IDTs in drug discovery
Drug development is costly and slow. The costs include early research and discovery costs through clinical development, regulatory approval, and post-marketing surveillance. Most candidate targets and drugs experience failure in the early stages, contributing significantly to the overall cost of delivering more successful candidates. Therefore, optimising these earlier stages holds transformative potential in the pharmaceutical industry. A strong consensus among experts supports the opinion that the involvement of digital twins in this transformation can be essential110.
The introduction of a specialised form of drug development digital twins (DDDT) has the potential to be a game-changer111. Moreover, we can envision further specialisation of DDDTs based on various tasks in the early drug discovery process. These tasks include 1) identifying targets and their combinations, as well as determining the most promising treatment modalities (encompassing not only small chemical compounds but also antibody-drug conjugates, various types of biologics, and gene or cell therapies); deciding on the level at which the target should be affected (whether directly, through its RNA, or its involvement in protein-protein interactions), 2) experimental target and drug validation, aiding in identifying the most informative experimental systems (such as cell lines or organoids) and experiment designs, 3) repurposing drugs for alternative indications in case of a failure for the primary one, 4) delivering drugs by integrating pharmacokinetic models into the global in silico models of treatment and taking into account safety aspects early in the process, 5) finally, there might be flavours of DDDTs aimed at optimising the process of drug production, with notable examples like Sanofi exploring the use of digital twins for vaccine manufacturing112.

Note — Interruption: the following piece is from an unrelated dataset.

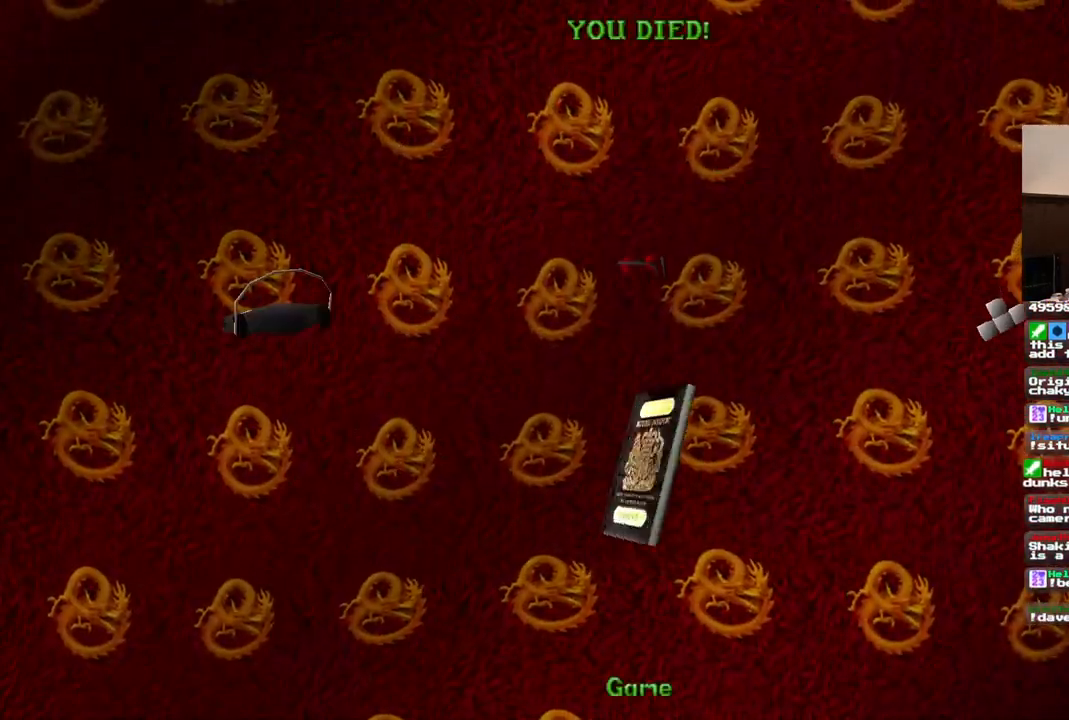
{"dt_ms": 500, "buttons": [], "left_stick": "center", "right_stick": "center", "events": [[83, "CROSS", "down"], [133, "CROSS", "up"], [217, "CROSS", "down"], [283, "CROSS", "up"], [383, "CROSS", "down"], [433, "CROSS", "up"]]}
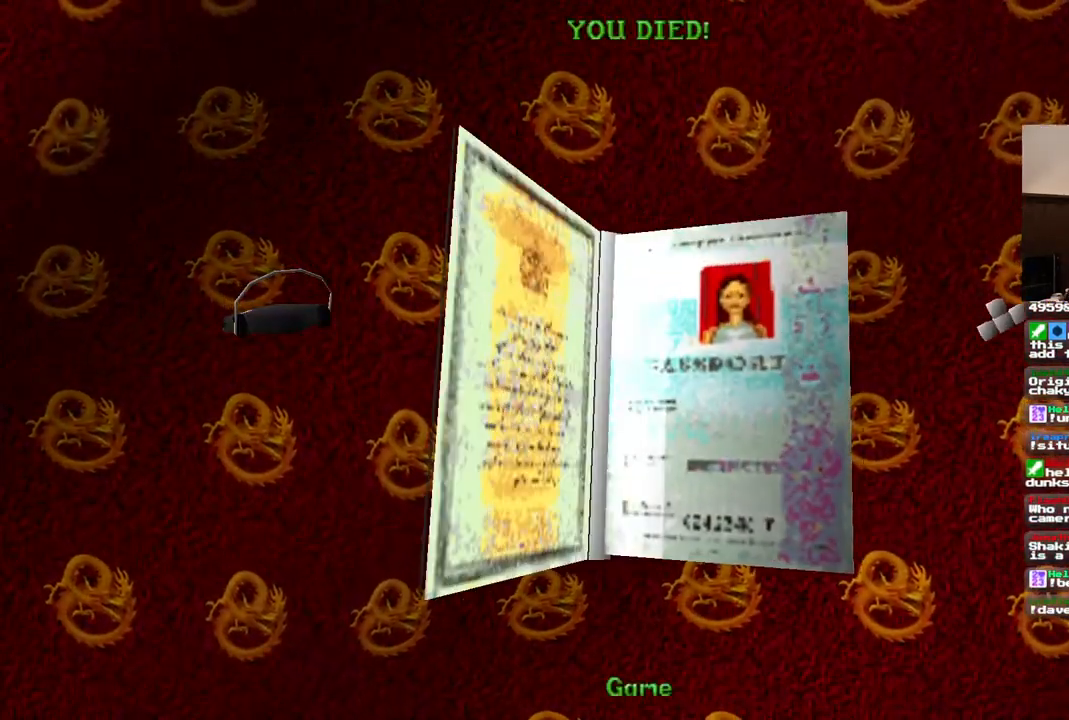
{"dt_ms": 500, "buttons": ["CROSS"], "left_stick": "center", "right_stick": "center", "events": [[33, "CROSS", "down"], [100, "CROSS", "up"], [183, "CROSS", "down"], [250, "CROSS", "up"], [333, "CROSS", "down"], [417, "CROSS", "up"], [500, "CROSS", "down"]]}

All these DT specialisations require specific designs, functionalities, and connections to the existing wealth of public and proprietary data. Furthermore, virtual populations of patient DTs can be used to run in silico clinical trials that can accompany or be used to design real-life trials113. One recent example is the Universal Immune System Simulator (UISS)114. The European Medicines Agency (EMA) provided a letter of support for the use of the UISS as a simulation platform to predict how the circulating interferon-gamma (IFNγ) changes over time as a function of the treatment dose in a cohort of virtual patients to select the doses to be tested in escalating dose phase IIa trials of new therapeutic whole cell / fragmented based vaccines against several diseases115. Whereas more work is required before qualification advice can be given, it does show that EMA believes this is a genuine possibility. Recently, a book was published focusing on best practices for using computational modelling and simulation in the regulatory process of biomedical products, showcasing the need to address policy and implementation early on in the DT design116.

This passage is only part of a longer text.